Gates v. State

Annotate this Case

120 Ga. App. 518 (1969)

171 S.E.2d 375

GATES v. THE STATE.

44736.

Court of Appeals of Georgia.

Argued September 12, 1969.

Decided September 30, 1969.

Rehearing Denied October 21, 1969.

Sutherland, Asbill & Brennan, Barrett K. Hawks, for appellant.

Lewis R. Slaton, District Attorney, Tony H. Hight, for appellee.

PANNELL, Judge.

The defendant was convicted of the offense of voluntary manslaughter and was given a ten-year sentence. He filed a motion for new trial on the general grounds only, which was overruled. He appealed from the judgment of conviction and sentence and made no contentions in reference to the general grounds of the motion for new trial in his enumerations of error. Held:

1. (a) Where a witness testified that prior to the time she lived with the defendant as his common law wife, she was married to another person who was still living and from whom she had not been divorced, the witness was not entitled to the marital privilege of refusing to testify, as the previous marriage is not presumed to have been dissolved. Code § 53-102, as amended by the Act of 1957 (Ga. L. 1957, p. 83; Code Ann. § 53-102 (1)).

(b) Even if the witness were the lawful spouse of the defendant, he had no right to object to her testifying since she is now a competent witness, but is not compelled to testify. It is only where the witness is not competent under the statute that objections to the witness testifying may be made by a party. Code § 38-1604 prior to the amendment of 1957 (Ga. L. 1957, p. 53; Code Ann. § 38-1604) read as follows: "Husband and wife shall not be competent or compellable to give evidence in any criminal proceeding for or against each other, except that either shall be competent, but not compellable, to testify against the other upon the trial for any criminal offense committed, or attempted to have been committed, *519 upon the person of either by the other. The wife shall be a competent witness to testify for or against her husband in cases of abandonment of his child, as provided in section 74-9902." The Act of 1957 struck the word "not" in the first line of the section and the word "or" preceding the word "compellable" in the second line and inserted, in lieu thereof, the words "but shall not be," so that the section as amended reads as follows: "Husband and wife shall be competent but shall not be compellable to give evidence in any criminal proceeding for or against each other, except that either shall be competent, but not compellable, to testify against the other upon the trial for any criminal offense committed, or attempted to have been committed, upon the person of either by the other. The wife shall be a competent witness to testify for or against her husband in cases of abandonment of his child, as provided in section 74-9902." It is obvious that under the changes made a husband and wife are competent but not compellable to give evidence in any criminal proceeding for or against each other, and that the exception left in the statute, although not stricken by the legislature, has no meaning in view of the change in the language of that portion of the statute to which it was once an exception. Whether the wife would be compellable to testify for or against her husband in cases of abandonment of his child, it is not necessary to decide in the present case.

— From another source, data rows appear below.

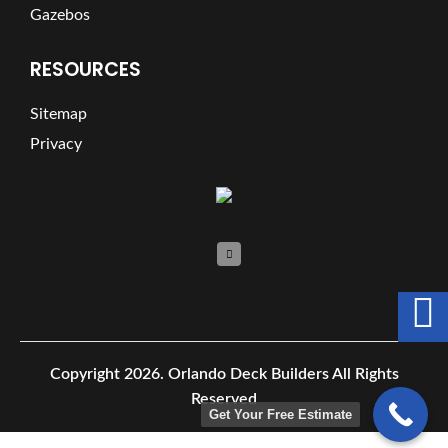
Gazebos
RESOURCES
Sitemap
Privacy
Copyright 2026.
Orlando Deck Builders All Rights
Reserved
Get Your Free Estimate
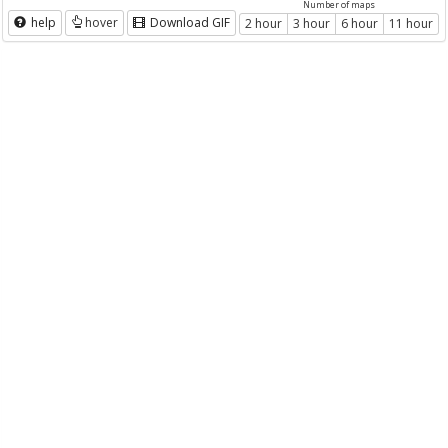
Number of maps
help
hover
Download GIF
2 hour
3 hour
6 hour
11 hour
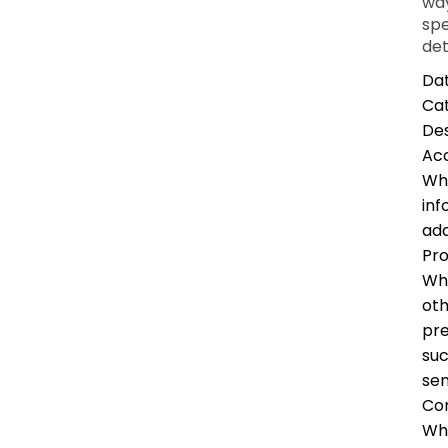
way
spe
det
Dat
Ca
Des
Ac
Whe
inf
add
Pro
Whe
oth
pre
suc
sen
Co
Whe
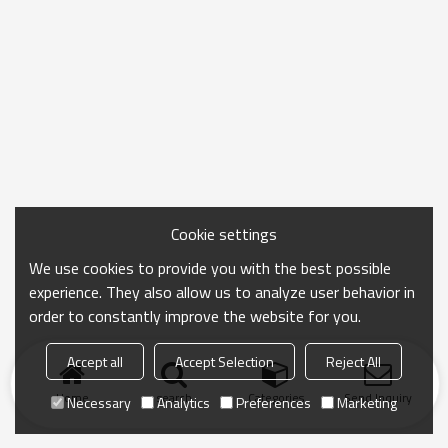
Cookie settings
We use cookies to provide you with the best possible
experience. They also allow us to analyze user behavior in
order to constantly improve the website for you.
Accept all
Accept Selection
Reject All
Home
search
Categories
Send Inquiry
Necessary
Analytics
Preferences
Marketing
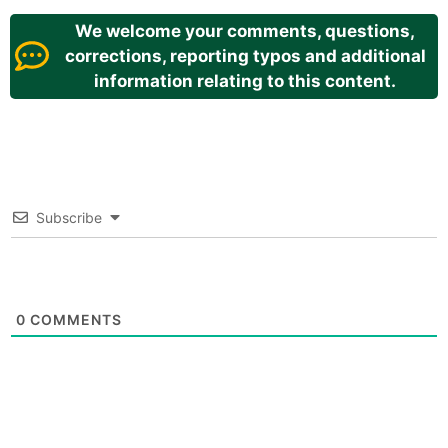
We welcome your comments, questions,
corrections, reporting typos and additional
information relating to this content.
Subscribe
0
COMMENTS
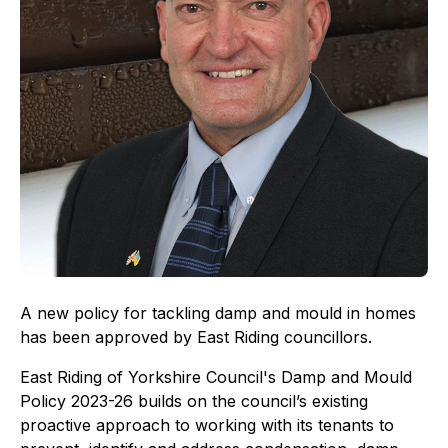
A new policy for tackling damp and mould in homes
has been approved by East Riding councillors.
East Riding of Yorkshire Council's Damp and Mould
Policy 2023-26 builds on the council’s existing
proactive approach to working with its tenants to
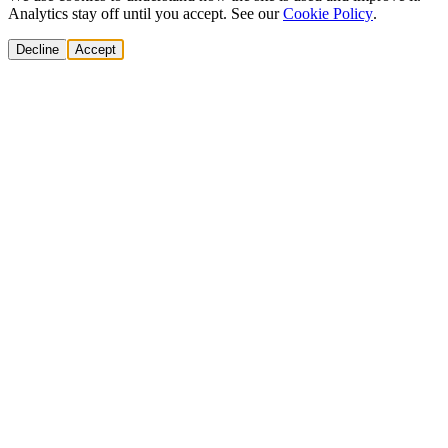
Analytics stay off until you accept. See our
Cookie Policy
.
Decline
Accept
Solutions
Build Pipeline
Improve Conversion
Modernize GTM
AI Revenue Systems
Revenue Leadership
Startup & Scaleup Growth
Market Expansion
Enterprise GTM Transformation
All solutions
→
Services
Cold Email
Cold Calling
Multi-channel Outbound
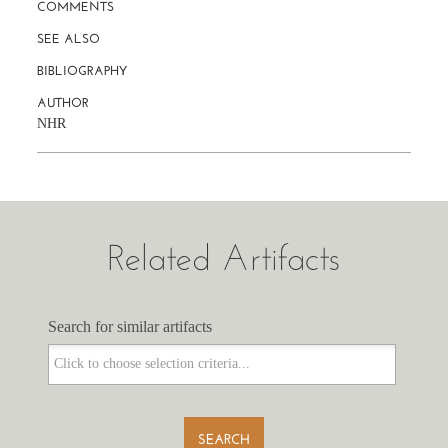
COMMENTS
SEE ALSO
BIBLIOGRAPHY
AUTHOR
NHR
Related Artifacts
Search for similar artifacts
Search for similar artifacts
SEARCH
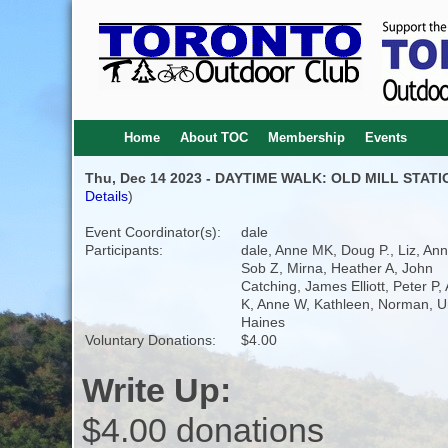
Home
About TOC
Membership
Events
Thu, Dec 14 2023 - DAYTIME WALK: OLD MILL STAT
Details
)
Event Coordinator(s):
dale
Participants:
dale, Anne MK, Doug P., Liz, Ann
Sob Z, Mirna, Heather A, John
Catching, James Elliott, Peter P,
K, Anne W, Kathleen, Norman, U
Haines
Voluntary Donations:
$4.00
Write Up:
$4.00 donations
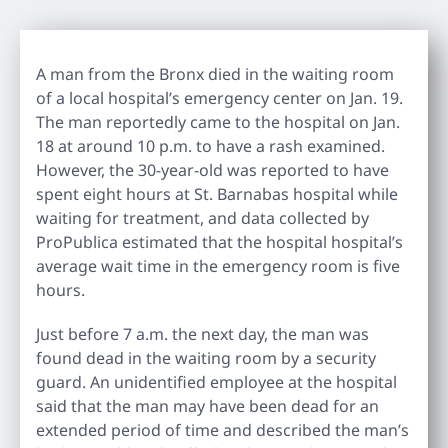
A man from the Bronx died in the waiting room
of a local hospital’s emergency center on Jan. 19.
The man reportedly came to the hospital on Jan.
18 at around 10 p.m. to have a rash examined.
However, the 30-year-old was reported to have
spent eight hours at St. Barnabas hospital while
waiting for treatment, and data collected by
ProPublica estimated that the hospital hospital’s
average wait time in the emergency room is five
hours.
Just before 7 a.m. the next day, the man was
found dead in the waiting room by a security
guard. An unidentified employee at the hospital
said that the man may have been dead for an
extended period of time and described the man’s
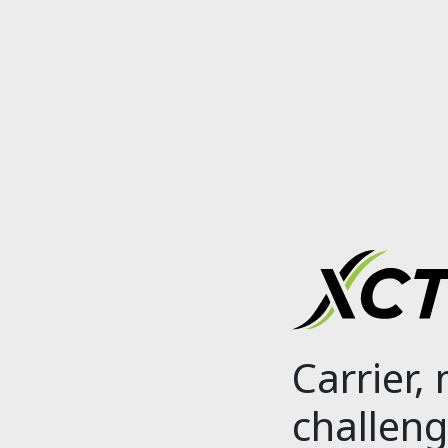
Carrier,
challeng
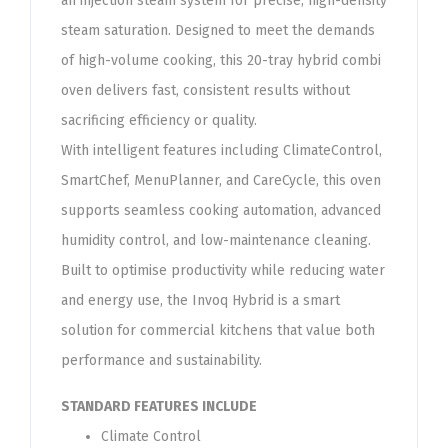
an injection steam system for precise, high-density
steam saturation. Designed to meet the demands
of high-volume cooking, this 20-tray hybrid combi
oven delivers fast, consistent results without
sacrificing efficiency or quality.
With intelligent features including ClimateControl,
SmartChef, MenuPlanner, and CareCycle, this oven
supports seamless cooking automation, advanced
humidity control, and low-maintenance cleaning.
Built to optimise productivity while reducing water
and energy use, the Invoq Hybrid is a smart
solution for commercial kitchens that value both
performance and sustainability.​​
STANDARD FEATURES INCLUDE
Climate Control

2. The testimony of the witness that she saw the deceased and the defendant pushing each other and had gone back in her room and in about two minutes the deceased knocked on her door and, when she opened it, stated that the defendant "stabbed me out there a while ago," was admissible as part of the res gestae. Code § 38-305; Hooks v. State, 215 Ga. 869, 872 (114 SE2d 6); Dumas v. State, 65 Ga. 471 (2); Stevenson v. State, 69 Ga. 68 (2); Kirk v. State, 73 Ga. 620 (5); Cason v. State, 134 Ga. 786 (5) (68 SE 554).

3. Where a party, after objecting to testimony that defendant had blood on his hands, which is admitted over his objection, subsequently elicits similar testimony on cross examination, he cannot urge the admission over his objection as error (Salisbury v. State, 222 Ga. 549 (150 SE2d 819); Smithey v. State, 219 Ga. 247 (1) (132 SE2d 666); Whitley v. State, 188 Ga. 177 (3) (3 SE2d 588)), nor can he subsequently have such evidence ruled out on another ground.

*520 4. Where the chief witness for the State had testified on cross examination that she had never threatened anybody or taken a knife to anybody, not even to chase him off from around her apartment, and the defense offers testimony of a witness to the effect that he had seen the said chief witness "with a knife," the trial court did not err in refusing to admit said evidence for the purposes of impeachment. The evidence offered in no way impeached the testimony of the State's chief witness.

5. The other enumerations of error are either controlled by the rulings made or are otherwise without merit.

Judgment affirmed. Quillian and Evans, JJ., concur.